Прения разразились. Очень скоро представители нации обнаружили, что им предстоит выбирать между патриотическим долгом и своими правами. Права по их понятиям были бесценны, в борьбе за свои права они были готовы отправиться в Тауэр, однако в Портсмуте готовилась к выходу в море вторая флотилия, чтобы на этот раз разгромить католические войска и спасти осажденную Ларошель, а не все корабли были готовы к отплытию, не все команды укомплектованы, матросы не получали жалованье уже десять месяцев, со дня на день на кораблях мог вспыхнуть бунт, и король Карл просил денег на укрепление королевского флота. Деньги надо было давать, но нельзя было давать деньги герцогу Бекингему, самозванному великому адмиралу, терпевшему одно поражение за другим. Представителям нации предстояло пройти по лезвию ножа, проголосовав так, чтобы дать субсидии и не дать их, и после пятнадцати заседаний они довольно успешно прошли столь головоломной тропой. Второго апреля они вотировали значительные субсидии, но лишь предварительно, пока что не доведя решение до закона.
Король Карл не тотчас уловил эту тонкость.
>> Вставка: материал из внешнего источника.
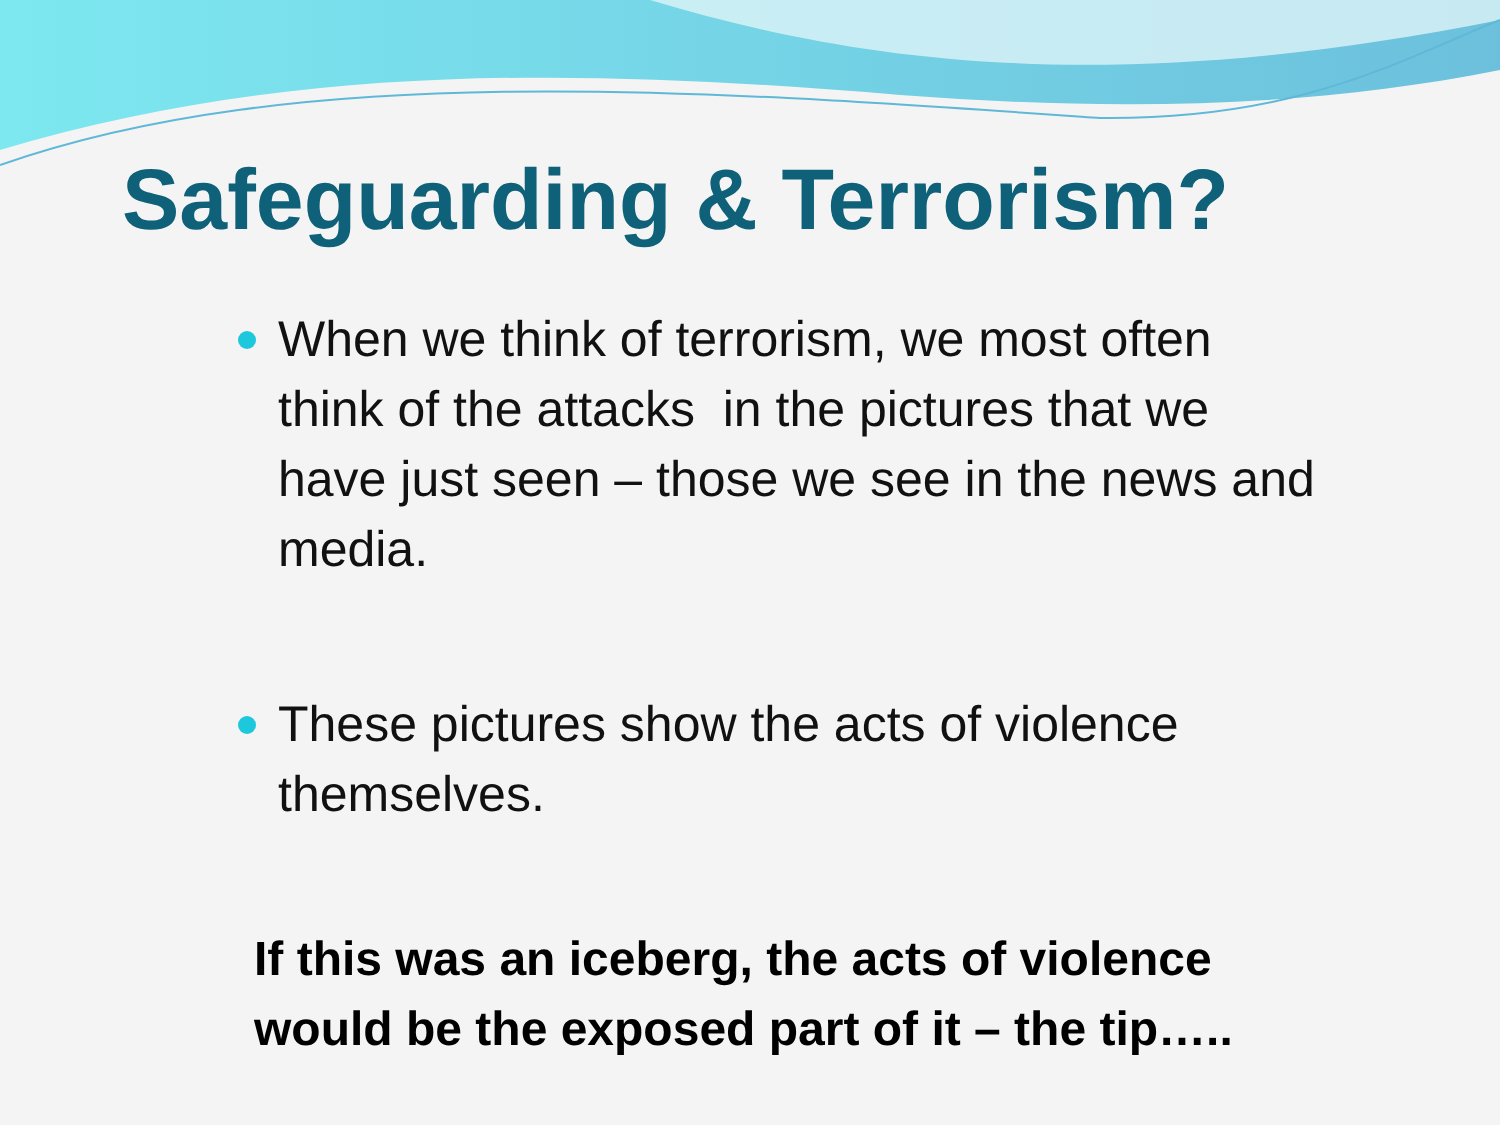Safeguarding & Terrorism?
When we think of terrorism, we most often think of the attacks in the pictures that we have just seen – those we see in the news and media.
These pictures show the acts of violence themselves.
If this was an iceberg, the acts of violence
would be the exposed part of it – the tip…..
Шестого апреля он спешно созвал большой королевский совет, сообщил о счастливом исходе и с простодушным хвастовством объявил:
– Когда я вступил на престол, я парламент любил, Потом они как-то мне надоели. Теперь я возвращаю им мои прежние чувства. Я их снова люблю и буду рад совещаться с моим народом как можно чаще. Да, по правде сказать, этот день дает мне в христианском мире такой кредит, какого я не получил бы, выигравши десяток сражений!
Министры его поздравляли. Герцог Бекингем старался особенно и, пользуясь случаем, похвалил и себя:
– Это важнее субсидий. Это целый родник субсидий, который вы открыли в сердцах ваших подданных. Позвольте, ваше величество, и мне присовокупить несколько слов. Признаюсь, моя жизнь была долго печальной, сон не приносил мне покоя, богатство не радовало меня, так горько было мне слыть человеком, который ссорит короля с народом и народ с королем! Теперь становится ясно, что только предубежденные умы хотели выдать меня за злой дух, который вечно становится между монархом и его верными подданными. Пользуясь бесконечными милостями вашего величества, я приложу все старания, чтобы всем доказать, что я благодетельный гений, думающий беспрестанно только о том, чтобы оказывать всем услуги, услуги мирные, хочу я сказать.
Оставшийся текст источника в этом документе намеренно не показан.